In life, my Grammie was one of the most complicated women I know. She was so many things. She was friendly, chatty, loving, warm, kind. She was also, cold, harsh, unkind, and sometimes cruel. She could heal with her words and she could wound deeply with her words. She was completely open and honest, and she was closed off and secretive. She could chat up anybody about anything at anytime, and she could also explode on anybody at anytime for any reason. 

She loved the ocean and the color purple. She loved her family fiercely. She welcomed in outsiders and treated them as her own, but if you crossed her you were out and would never be let in again. She had  one of the best laughs of anybody I know, and I can still hear it although it as been many years since I have heard it in person. When she thought one of  us grandkids (or years later our own kids) did something sassy she would call us 'pissers' and laugh. She called me 'lee' or 'leeshee'. She threw the best parties. (She was known for her 4th of July parties.) She was generous with her money and always helped out those in need. I think the grocery store was one of her favorite places to go because she went there nearly every day. She was the best cook I know of and cooked the most delicious food. She walked out of more restaurants for some perceived slight (bad service, bad menu, etc..) than you could ever imagine. She introduced me to Janis Joplin and Billy Joel, of which the latter became my most favorite musical artist of all time. She was opinionated and loud. She loved the New York Yankees. She was always in my corner and would fight any battle I needed to fight no questions asked. I was part of her tribe and she always protected her cubs. 
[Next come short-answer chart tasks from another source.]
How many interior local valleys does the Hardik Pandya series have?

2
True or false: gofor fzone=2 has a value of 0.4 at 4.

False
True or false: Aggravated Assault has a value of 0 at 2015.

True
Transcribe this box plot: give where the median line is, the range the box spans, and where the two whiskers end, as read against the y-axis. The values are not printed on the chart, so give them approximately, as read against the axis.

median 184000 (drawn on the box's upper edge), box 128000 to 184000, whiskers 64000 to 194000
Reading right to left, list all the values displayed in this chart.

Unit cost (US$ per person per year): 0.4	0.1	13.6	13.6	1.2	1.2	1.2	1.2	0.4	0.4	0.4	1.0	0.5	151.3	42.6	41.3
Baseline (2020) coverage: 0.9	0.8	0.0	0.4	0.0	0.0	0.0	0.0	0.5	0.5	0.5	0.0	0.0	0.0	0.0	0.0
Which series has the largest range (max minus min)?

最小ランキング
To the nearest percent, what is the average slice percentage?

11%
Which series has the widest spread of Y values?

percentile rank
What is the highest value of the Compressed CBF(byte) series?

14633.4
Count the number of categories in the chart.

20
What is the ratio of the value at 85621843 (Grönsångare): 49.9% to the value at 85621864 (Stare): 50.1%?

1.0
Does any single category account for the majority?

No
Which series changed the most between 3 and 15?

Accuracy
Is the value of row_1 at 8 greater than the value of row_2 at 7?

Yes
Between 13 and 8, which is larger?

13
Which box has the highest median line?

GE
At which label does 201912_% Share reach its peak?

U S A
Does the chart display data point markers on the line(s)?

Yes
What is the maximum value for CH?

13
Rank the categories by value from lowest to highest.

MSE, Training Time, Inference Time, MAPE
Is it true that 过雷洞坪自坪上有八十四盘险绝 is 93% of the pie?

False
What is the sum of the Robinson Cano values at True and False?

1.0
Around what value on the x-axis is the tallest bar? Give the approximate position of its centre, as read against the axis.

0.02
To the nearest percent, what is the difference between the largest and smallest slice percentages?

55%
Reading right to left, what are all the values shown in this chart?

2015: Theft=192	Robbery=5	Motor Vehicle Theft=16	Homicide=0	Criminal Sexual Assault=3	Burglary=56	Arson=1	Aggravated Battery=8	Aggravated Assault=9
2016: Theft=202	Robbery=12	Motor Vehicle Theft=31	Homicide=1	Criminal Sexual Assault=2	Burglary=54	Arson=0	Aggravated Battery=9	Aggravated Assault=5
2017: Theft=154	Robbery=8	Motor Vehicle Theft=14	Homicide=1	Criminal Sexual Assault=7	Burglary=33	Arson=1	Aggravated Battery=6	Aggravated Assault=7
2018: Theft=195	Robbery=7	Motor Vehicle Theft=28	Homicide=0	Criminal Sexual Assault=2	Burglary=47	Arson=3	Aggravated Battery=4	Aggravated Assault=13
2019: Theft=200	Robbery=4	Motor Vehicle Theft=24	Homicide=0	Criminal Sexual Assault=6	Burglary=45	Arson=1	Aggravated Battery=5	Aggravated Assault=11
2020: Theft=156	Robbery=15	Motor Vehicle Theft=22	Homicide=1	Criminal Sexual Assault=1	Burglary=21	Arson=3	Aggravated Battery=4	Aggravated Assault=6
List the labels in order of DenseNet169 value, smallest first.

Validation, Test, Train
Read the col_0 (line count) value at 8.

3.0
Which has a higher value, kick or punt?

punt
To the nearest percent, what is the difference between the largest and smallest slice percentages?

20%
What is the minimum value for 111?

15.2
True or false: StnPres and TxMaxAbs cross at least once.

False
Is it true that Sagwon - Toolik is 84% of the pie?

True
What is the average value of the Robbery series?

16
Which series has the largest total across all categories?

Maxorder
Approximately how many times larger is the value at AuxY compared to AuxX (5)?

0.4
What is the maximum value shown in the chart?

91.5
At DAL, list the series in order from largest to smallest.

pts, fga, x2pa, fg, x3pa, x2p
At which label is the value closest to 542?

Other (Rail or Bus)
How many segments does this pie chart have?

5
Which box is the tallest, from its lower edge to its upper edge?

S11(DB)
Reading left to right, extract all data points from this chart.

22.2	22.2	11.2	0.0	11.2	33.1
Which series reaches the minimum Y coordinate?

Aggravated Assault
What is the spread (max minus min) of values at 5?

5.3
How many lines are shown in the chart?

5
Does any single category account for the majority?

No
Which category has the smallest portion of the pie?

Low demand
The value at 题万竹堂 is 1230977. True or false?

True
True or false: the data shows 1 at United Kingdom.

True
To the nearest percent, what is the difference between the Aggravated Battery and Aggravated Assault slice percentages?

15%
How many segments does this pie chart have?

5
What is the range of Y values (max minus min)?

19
Despite her periodic harshness and hurtfulness, I never doubted her love.  I always knew I was special to her. There were countless ways she told me and showed me. 

I took my Grammie's death pretty hard. Harder than I thought I would. I knew Death was coming for her. He had been actively seeking her out for a little over seven years, but when it actually happened, when the funeral was over, when I was back at home, I felt this deep and utter sadness. There is a hole in my life that I cannot fill up. Her absence on this earth makes me feel slightly unanchored. I know that she was lost inside of herself those last years of her life and who she was - what her made my 'Grammie' was lost to me long ago, but she was physically still here and that meant something to me. And now she is gone. I cannot seem to reconcile that fact.  

I miss her. So much. 

Since her death she has been in my dreams three times. One of those dreams was terrible, but the other two were beautiful. I could feel her. I don't know if that makes any sense, but I could feel who she was before all of the sickness and injuries, before she went away locked in her own mind. She was herself in her best and most beautiful perfect self in every way possible. I hope that she continues to visit me in my dreams. I love meeting her there. I don't feel incomplete in my dreams when she visits me I feel completely whole. 

My hope is that my Grammie is at peace now. May her demons be slayed and may she feel the warmth of not only our love from here on earth, but may she be able to feel her own love in the heavens above that she so believed in.